D’après les recherches menées par Olivier Galland, les étudiants décohabitants, surtout lorsqu’ils ne sont pas boursiers, sont plus exposés au risque de pauvreté. Ainsi, par exemple, les étudiants des filières universitaires et assimilés décohabitants en Île‑de‑France représentent 9,4 % des étudiants pauvres, alors qu’ils ne composent que 6,4 % des étudiants de cette catégorie ; ces mêmes étudiants hors Île-de-France représentent 32,5 % des étudiants pauvres, alors qu’ils ne composent que 26,3 % des étudiants. Les étudiants décohabitants qui ne bénéficient pas d’aide au logement ont ainsi 5 fois plus de risques d’être dans une situation de pauvreté que les étudiants cohabitants.
En revanche, Olivier Galland note que « l’octroi d’une bourse protège assez bien de la pauvreté, ou [en tout cas], réduit les risques de la subir puisque, à situations équivalentes, les boursiers ont des taux de pauvreté systématiquement inférieurs aux non boursiers ». Au cours de l’année universitaire 2021-2022, on décomptait 720 000 étudiants boursiers.
Parmi les autres facteurs de risques d’exposition aux difficultés financières, on retrouve le fait de résider en Île‑de‑France, notamment parce que les coûts du logement y sont plus élevés. Les étudiants ultramarins étudiant en métropole sont également plus exposés aux difficultés financières, en raison de l’éloignement de leur famille et de leur origine sociale souvent plus modeste ([5]). Enfin, les étudiants étrangers qui réalisent leurs études en France sont particulièrement touchés par la précarité, essentiellement en raison d’une aide financière moins importante de leur famille que les étudiants français.
Selon les calculs réalisés par Olivier Galland, 11 % des étudiants connaîtraient une situation de pauvreté. Toutefois, en fonction des études et des enquêtes, le chiffre avancé peut être plus élevé. Ainsi, dans le cadre de l’enquête Conditions de vie de 2020, 26 % des étudiants considéraient ne pas avoir assez d’argent pour couvrir leurs besoins mensuels, et 20 % déclaraient être confrontés à des difficultés financières importantes ou très importantes.
3. L’effet des difficultés financières des étudiants sur leur alimentation
Les ressources moyennes mensuelles des étudiants s’établissent à 919 euros en 2020.

Données recueillies:
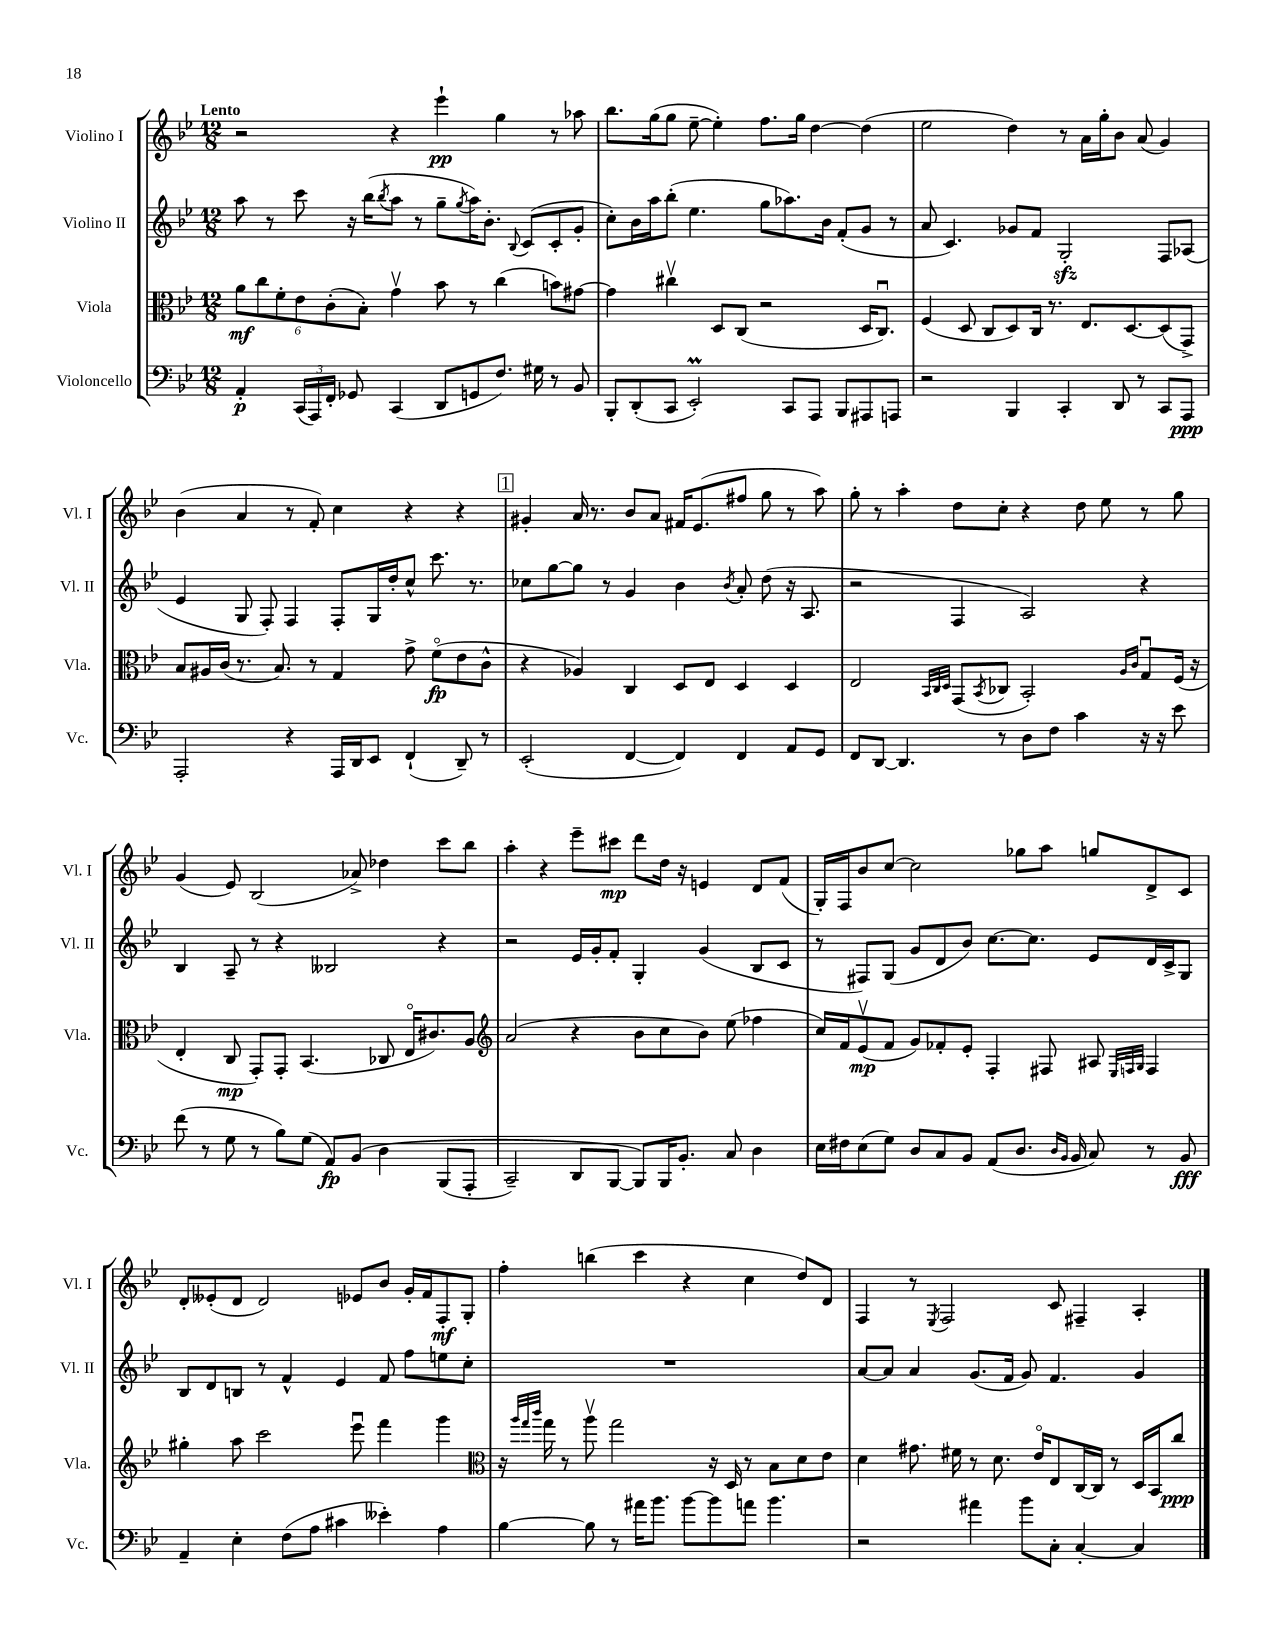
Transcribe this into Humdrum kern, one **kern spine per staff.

Travail à faire:
1. Répondez à ces questions d'après l'extrait sur la pauvreté étudiante.
(a) Combien d'étudiants boursiers décomptait-on au cours de l'année universitaire 2021-2022 ?
(b) Selon les calculs d'Olivier Galland, quelle part des étudiants connaîtrait une situation de pauvreté ?
(c) À combien s'établissent les ressources moyennes mensuelles des étudiants en 2020 ?
2. Prolongez l'extrait sur la pauvreté étudiante après sa dernière phrase, dans la section consacrée à l'alimentation.

Corrigé:
1.
(a) 720 000 étudiants boursiers.
(b) 11 % des étudiants.
(c) 919 euros.

2.
Les trois grandes sources de revenus des étudiants sont :
– les aides de la famille, qui représentent en moyenne 42 % des ressources des étudiants ;
– les revenus d’activité, qui représentent en moyenne 25 % des ressources des étudiants ;
– les aides publiques, qui représentent en moyenne 23 % des ressources des étudiants.
Structure et montant des ressources moyennes mensuelles
des étudiants en 2020
Type de ressource |
Montant moyen mensuel |
Aides de la famille |
532 € |
Aides publiques |
334 € |
Revenus d'activité |
728 € |
Aides du conjoint |
401 € |
Prêt étudiant |
479 € |
Économie, épargne |
134 € |
Autres ressources |
597 € |
Revenus totaux |
919 € |
Source : OVE, Enquête Conditions de vie 2020.
N.B. : Le montant moyen total des revenus est inférieur au montant moyen mensuel de chaque type de ressources, car ce dernier montant est calculé pour les seuls étudiants bénéficiant de la ressource.
Les dépenses moyennes des étudiants s’élèvent à 635 euros par mois selon l’OVE. Les dépenses de loyer et les frais de vie quotidienne, qui sont essentiellement des dépenses d’alimentation, y occupent une place prépondérante.
Structure des dépenses moyennes mensuelles des étudiants
Source : Commission des finances d’après OVE, Enquête Conditions de vie 2020.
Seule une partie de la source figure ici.